This Week in Sustainability News – 16.09
This past week was filled with interesting sustainability and climate news, we’ve summarised the top stories below.
Governments and businesses failing to act fast enough to combat climate crisis
In a United in Science report published this week, leading climate scientists have criticised businesses and governments for failing to act fast enough in the face of the climate crisis.
The report states that our chances to avoid a climate catastrophe are rapidly diminishing due to our failure to promptly reduce greenhouse gas emissions, leaving us set to enter “uncharted territory of destruction”.
Notable findings in the report include:
The past seven years were the hottest on record.
Between 2022 and 2026, it is anticipated that the average global temperature will be 1.1 to 1.7C warmer than pre-industrial levels.
There is a 93% chance that at least one of the upcoming five years will be warmer than the warmest year ever recorded.
Current national commitments to reduce emissions will fail to keep global heating below 1.5C.
Climate-related disasters cost the global economy $200 million every day.
Almost half the planet’s population live in areas highly vulnerable to climate impacts.
Investors call on governments to raise climate ambition
532 investors, representing almost $39 trillion in assets, have signed a statement urging governments to strengthen financial disclosure regulations and increase their climate ambition.
The group are calling for governments to address the following five priority areas:
Ensure that the 2030 targets in their Nationally Determined Contributions align with the goal of limiting global temperature rise to 1.5 ºC.
Implement domestic policies and take early action to ensure that their 2030 greenhouse gas emissions are aligned with the goal of keeping global temperature rise to 1.5 ºC.
Contribute to the reduction in non-carbon dioxide greenhouse gas emissions, and support the effective implementation of the Global Methane Pledge to reduce emissions by at least 30 percent from 2020 levels by 2030.

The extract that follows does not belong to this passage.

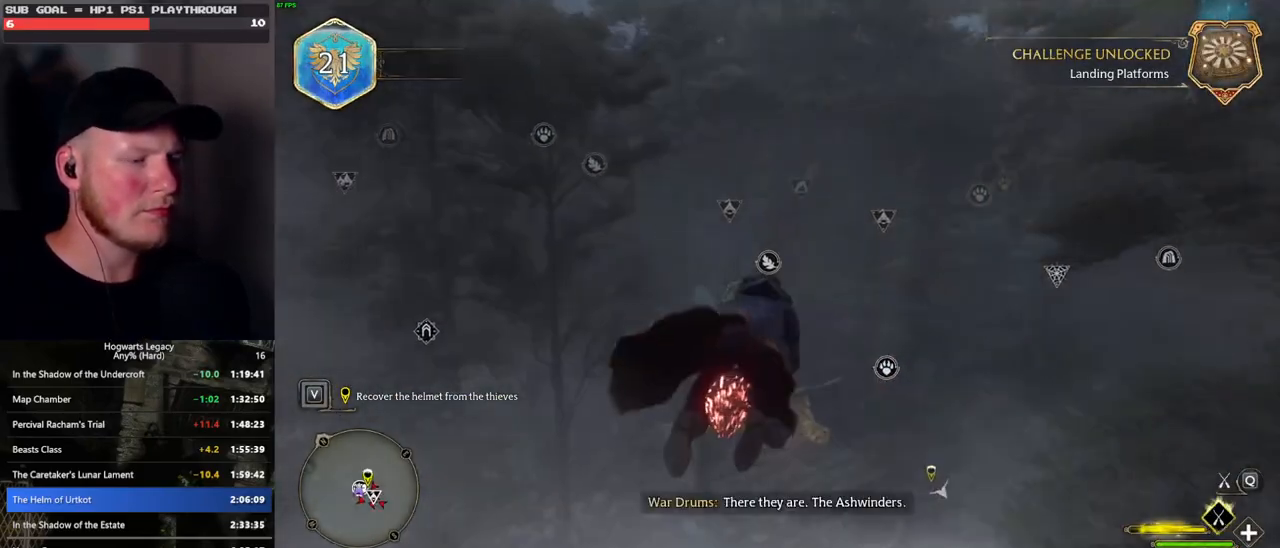
{"keys": ["ctrl_l", "w"], "mouse": ["left"], "events": [[66, "ctrl_l", "down"]]}
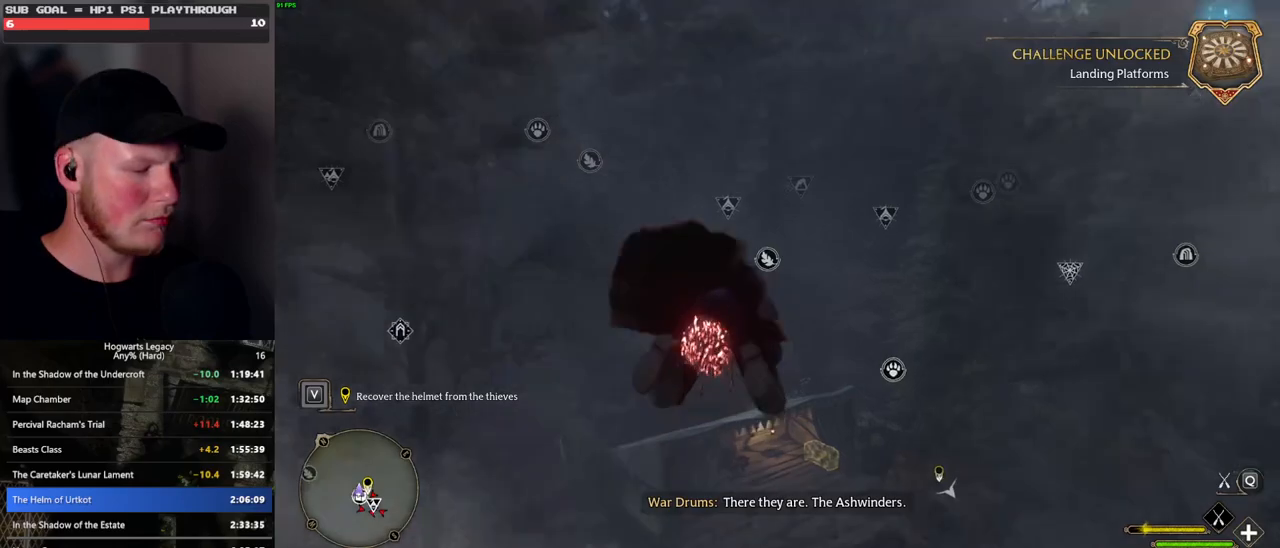
{"keys": ["ctrl_l", "w"], "mouse": ["left"], "events": [[50, "ctrl_l", "up"], [383, "ctrl_l", "down"]]}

Scale up the provision of climate finance from the public and the private sector for mitigation, and for adaptation and resilience, with a particular focus on the needs of developing countries.
Strengthen climate disclosures across the financial system through requiring mandatory TCFD-aligned reporting; implementing public disclosures of climate transition plans; and coordinating and driving consistency across global financial regulation in the areas of mandatory climate risk disclosure and prudential risk supervision.
All Patagonia profits now going to fight climate crisis
Patagonia’s billionaire owner has donated the entire business to help fight climate change in an impressive example of what truly sustainable leadership can look like.
Only 23% of asset owners ‘happy’ with ESG indices
ESG data provider GaiaLens has found high levels of dissatisfaction with ESG rating indices across Europe and the USA.
Only 23% of the surveyed asset owners stated that they were ‘happy’ with current ESG index offers.
The most common concern found within the sample was that ESG index providers’ methodologies are ‘unclear’ and/ or ‘not robust’.
Global day of action on climate crisis set during COP27
Environmental groups across the globe are calling for a global day of action on the climate crisis, with aims to put pressure on governments to tackle climate issues.
Organisers are planning to use the day of action to demand the rapid phase-out of fossil fuels, a just transition to renewable energy, and adequate climate financing.
The day of action will take place during the COP27 climate talks, on the 12th of November.